What to do
Below are several records. Retype exactly those lines running from the one with "β(σt) = β0 + β1 σt2." through the one with "Rt = γ0 πtf + γ1 σt2 + ũt.", end lines included, and no others.

===== Provided records =====

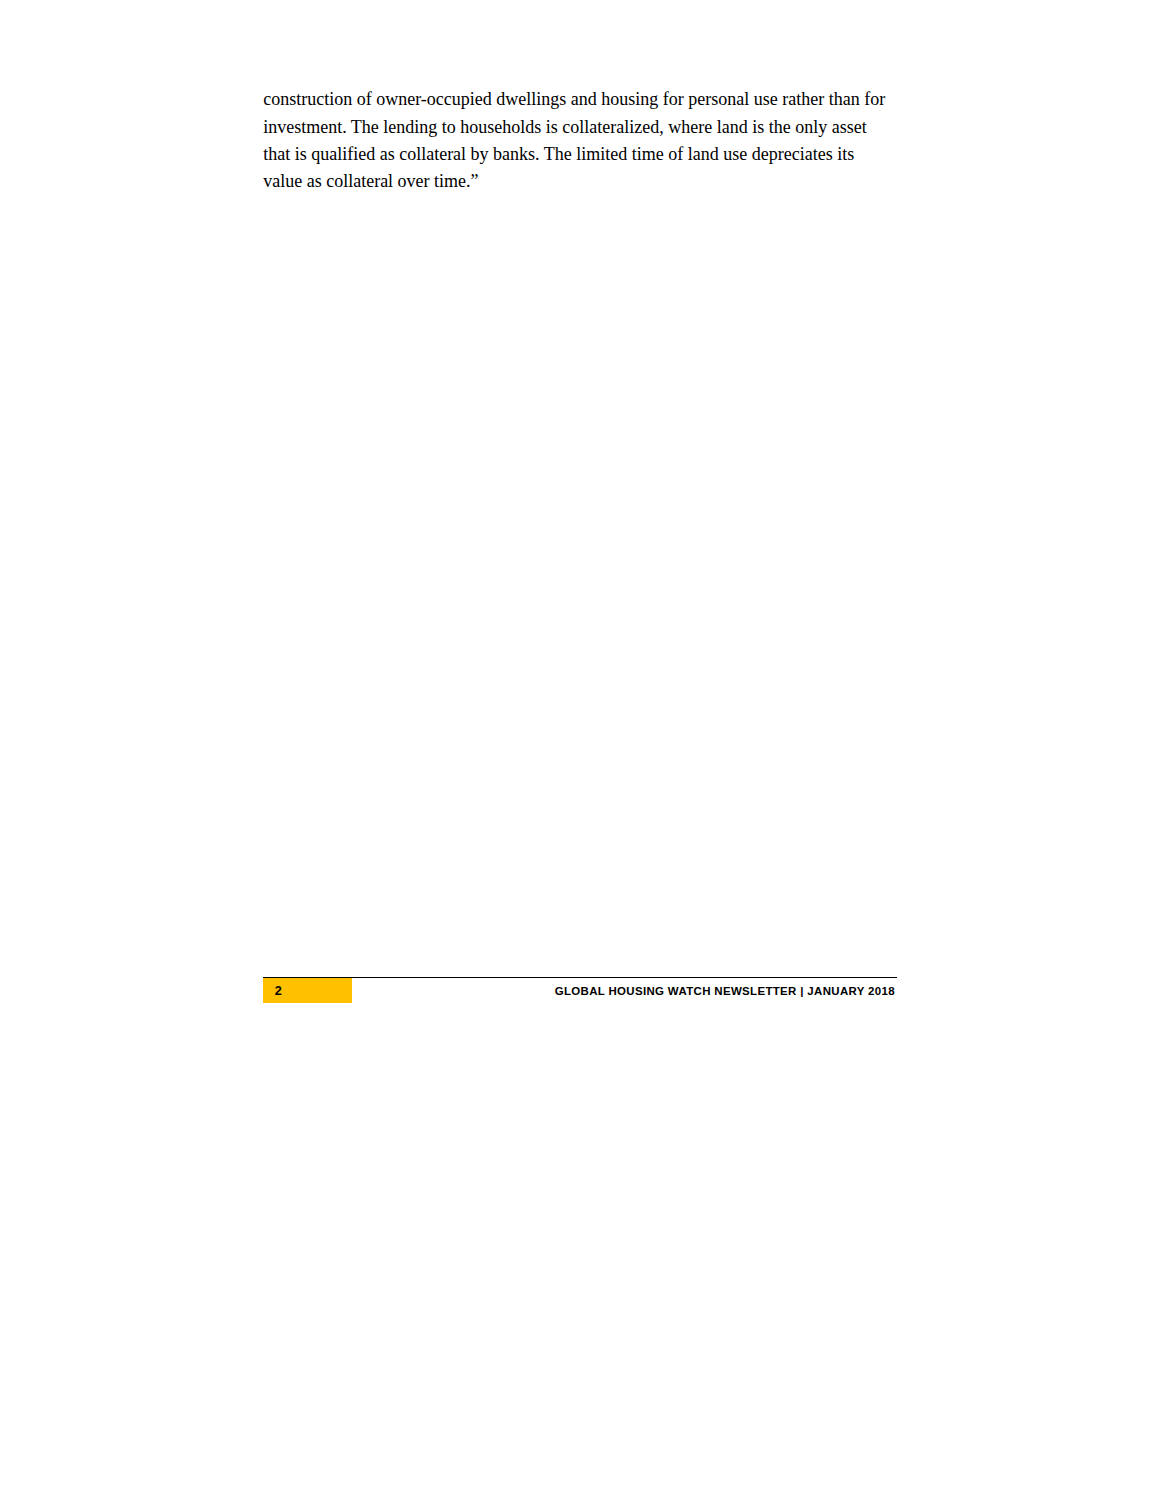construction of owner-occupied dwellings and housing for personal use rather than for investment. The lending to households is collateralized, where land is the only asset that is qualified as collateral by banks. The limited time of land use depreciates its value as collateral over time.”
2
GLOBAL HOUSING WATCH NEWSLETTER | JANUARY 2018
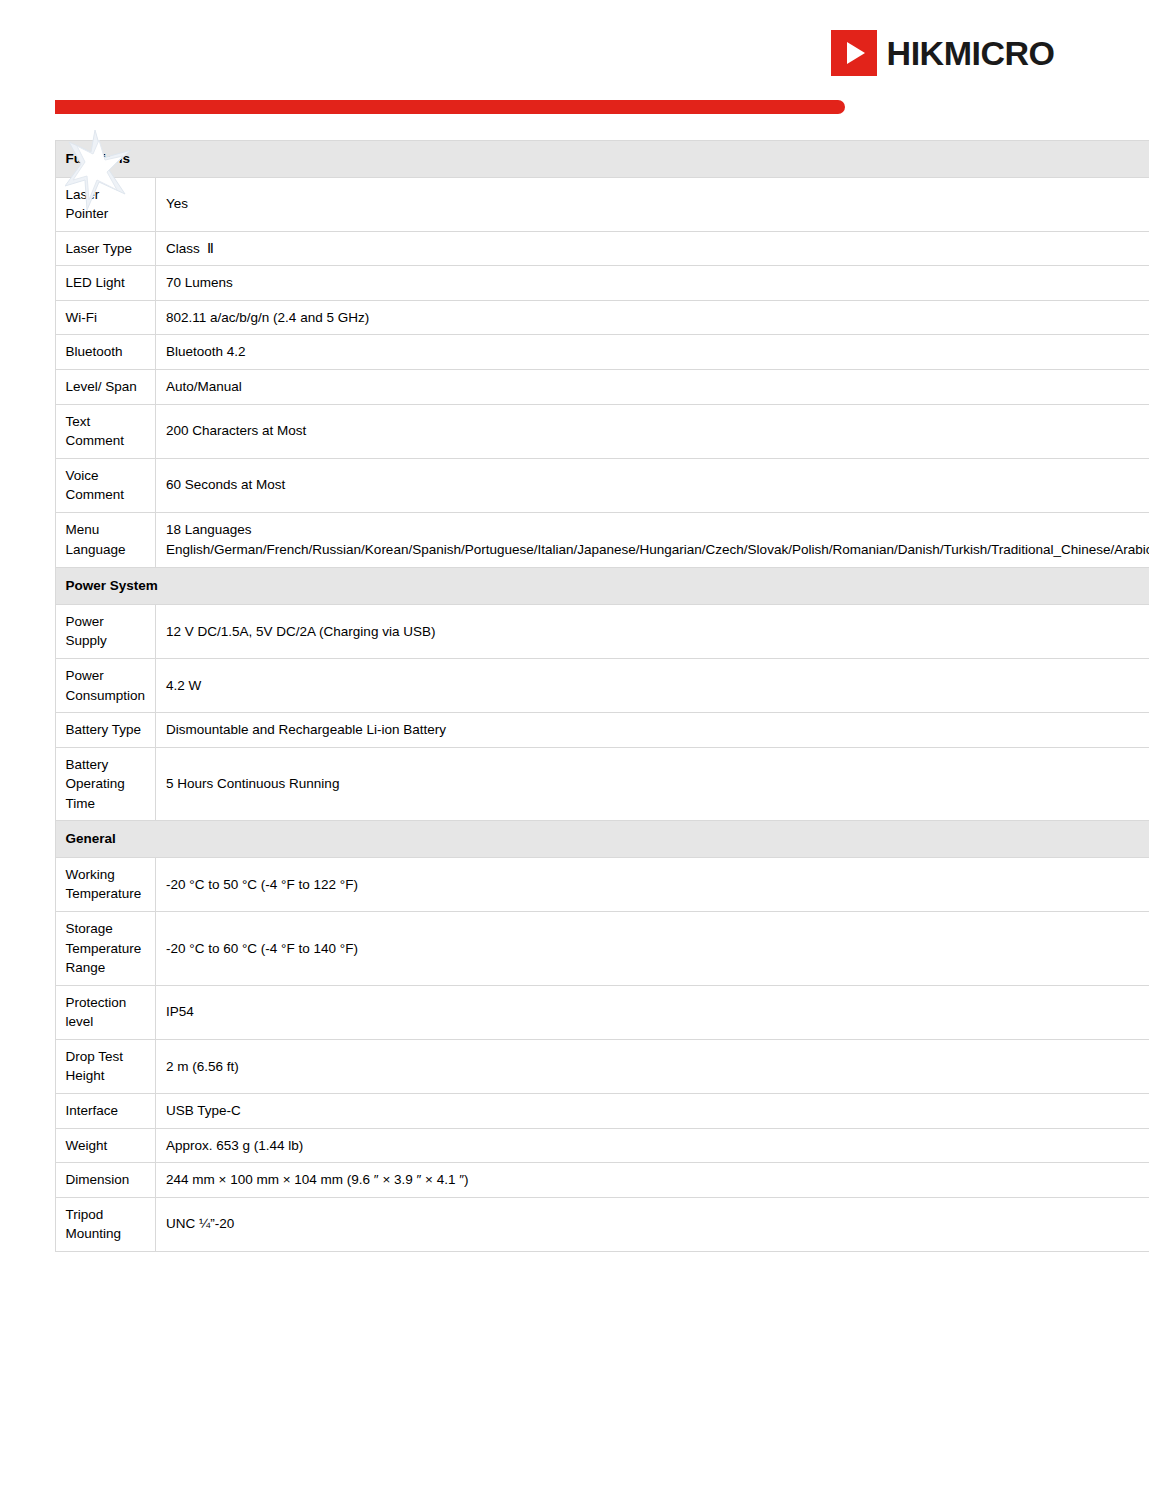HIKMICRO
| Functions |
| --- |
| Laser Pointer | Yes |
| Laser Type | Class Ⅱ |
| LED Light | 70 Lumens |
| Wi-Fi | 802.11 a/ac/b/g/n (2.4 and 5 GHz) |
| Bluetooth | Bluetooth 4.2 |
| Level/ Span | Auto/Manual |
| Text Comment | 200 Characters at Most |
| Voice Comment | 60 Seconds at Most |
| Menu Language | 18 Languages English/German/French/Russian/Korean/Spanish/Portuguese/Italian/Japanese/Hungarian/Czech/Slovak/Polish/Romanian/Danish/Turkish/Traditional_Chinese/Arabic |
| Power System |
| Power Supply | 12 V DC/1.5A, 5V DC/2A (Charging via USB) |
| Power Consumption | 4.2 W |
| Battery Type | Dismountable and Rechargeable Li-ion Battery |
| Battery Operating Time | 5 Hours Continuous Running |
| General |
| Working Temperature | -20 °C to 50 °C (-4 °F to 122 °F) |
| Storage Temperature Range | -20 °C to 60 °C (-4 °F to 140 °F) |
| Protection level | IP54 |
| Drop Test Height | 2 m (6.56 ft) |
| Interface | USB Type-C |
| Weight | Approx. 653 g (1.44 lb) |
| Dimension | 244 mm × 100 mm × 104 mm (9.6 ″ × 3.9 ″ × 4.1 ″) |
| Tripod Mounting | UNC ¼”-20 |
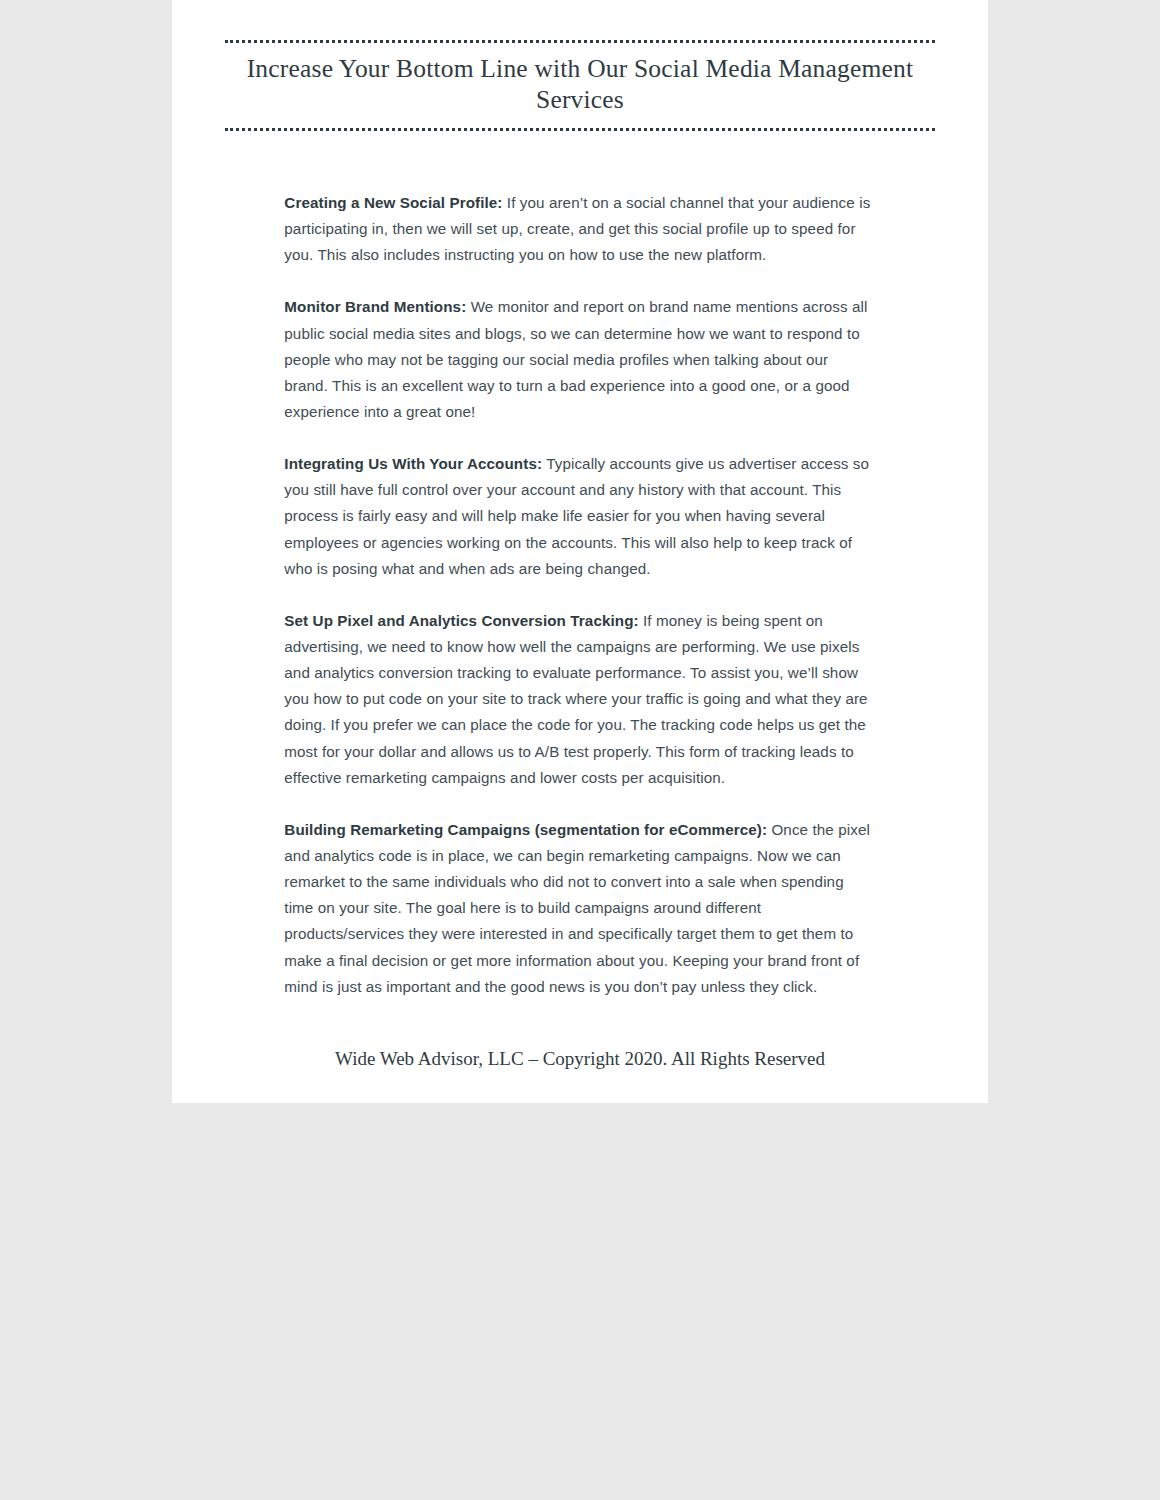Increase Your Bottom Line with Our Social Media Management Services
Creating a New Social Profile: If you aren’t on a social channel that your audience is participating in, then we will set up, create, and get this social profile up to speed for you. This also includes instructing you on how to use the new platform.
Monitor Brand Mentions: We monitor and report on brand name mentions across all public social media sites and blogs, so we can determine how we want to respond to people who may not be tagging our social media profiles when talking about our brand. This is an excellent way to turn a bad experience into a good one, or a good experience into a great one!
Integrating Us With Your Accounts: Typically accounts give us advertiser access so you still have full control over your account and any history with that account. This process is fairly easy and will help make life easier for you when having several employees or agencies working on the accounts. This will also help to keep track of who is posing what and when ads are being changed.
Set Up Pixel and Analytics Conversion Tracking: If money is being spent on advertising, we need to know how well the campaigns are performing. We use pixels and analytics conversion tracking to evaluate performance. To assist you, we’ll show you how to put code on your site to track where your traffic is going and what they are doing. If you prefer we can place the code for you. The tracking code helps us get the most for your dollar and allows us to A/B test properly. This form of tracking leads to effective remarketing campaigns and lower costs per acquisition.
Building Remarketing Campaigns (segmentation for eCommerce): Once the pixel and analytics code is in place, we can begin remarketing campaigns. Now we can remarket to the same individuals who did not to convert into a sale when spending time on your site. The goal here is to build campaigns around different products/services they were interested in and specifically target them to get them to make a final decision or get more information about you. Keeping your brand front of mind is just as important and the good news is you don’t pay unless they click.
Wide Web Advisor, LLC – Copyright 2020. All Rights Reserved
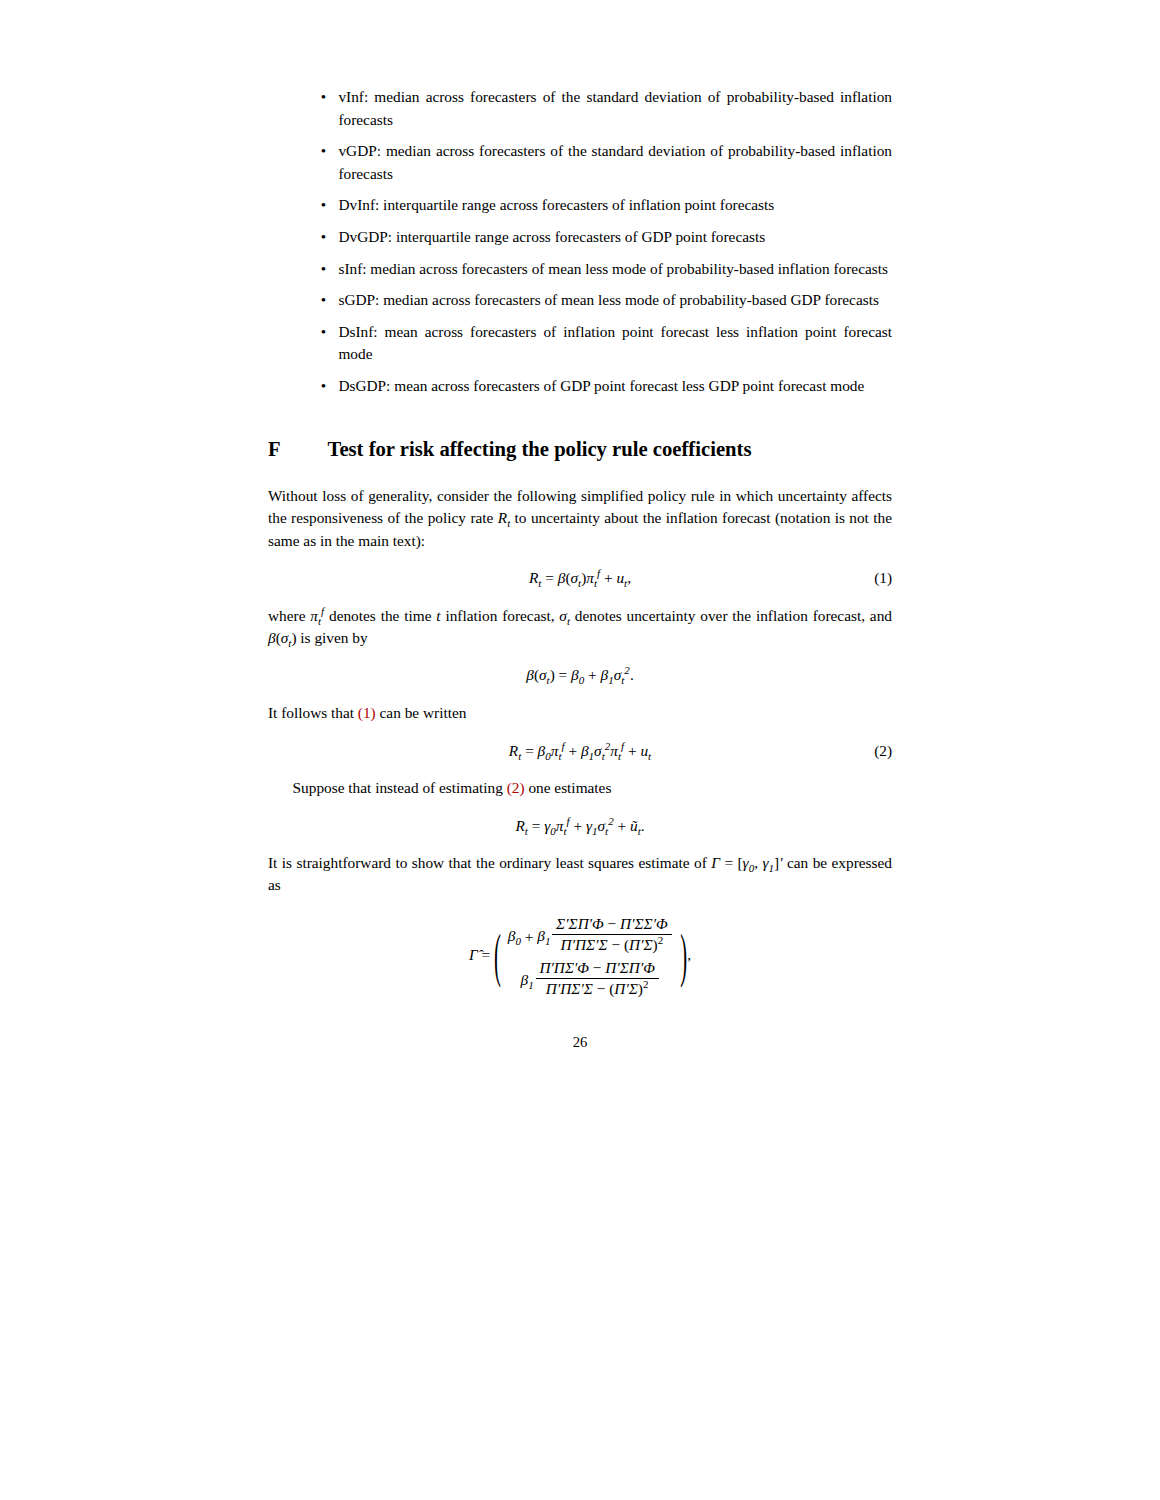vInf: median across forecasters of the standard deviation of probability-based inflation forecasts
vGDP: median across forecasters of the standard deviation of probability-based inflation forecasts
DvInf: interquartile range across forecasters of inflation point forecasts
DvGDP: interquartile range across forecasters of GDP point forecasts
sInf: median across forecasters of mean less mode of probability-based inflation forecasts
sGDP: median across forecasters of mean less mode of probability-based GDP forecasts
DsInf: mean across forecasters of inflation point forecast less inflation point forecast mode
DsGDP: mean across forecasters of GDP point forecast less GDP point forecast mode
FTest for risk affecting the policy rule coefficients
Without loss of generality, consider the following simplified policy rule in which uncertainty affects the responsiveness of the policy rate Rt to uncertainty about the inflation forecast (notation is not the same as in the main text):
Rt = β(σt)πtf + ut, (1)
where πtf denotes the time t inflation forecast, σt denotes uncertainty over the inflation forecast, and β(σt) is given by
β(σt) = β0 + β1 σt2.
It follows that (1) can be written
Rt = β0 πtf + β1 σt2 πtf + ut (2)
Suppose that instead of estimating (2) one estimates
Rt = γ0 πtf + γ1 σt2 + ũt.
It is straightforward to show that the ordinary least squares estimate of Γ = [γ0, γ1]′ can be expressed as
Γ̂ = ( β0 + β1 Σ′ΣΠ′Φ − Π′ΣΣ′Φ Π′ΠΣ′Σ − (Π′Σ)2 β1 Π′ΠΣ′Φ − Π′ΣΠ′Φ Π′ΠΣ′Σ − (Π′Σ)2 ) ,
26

=====

Exercise result
β(σt) = β0 + β1 σt2.
It follows that (1) can be written
Rt = β0 πtf + β1 σt2 πtf + ut (2)
Suppose that instead of estimating (2) one estimates
Rt = γ0 πtf + γ1 σt2 + ũt.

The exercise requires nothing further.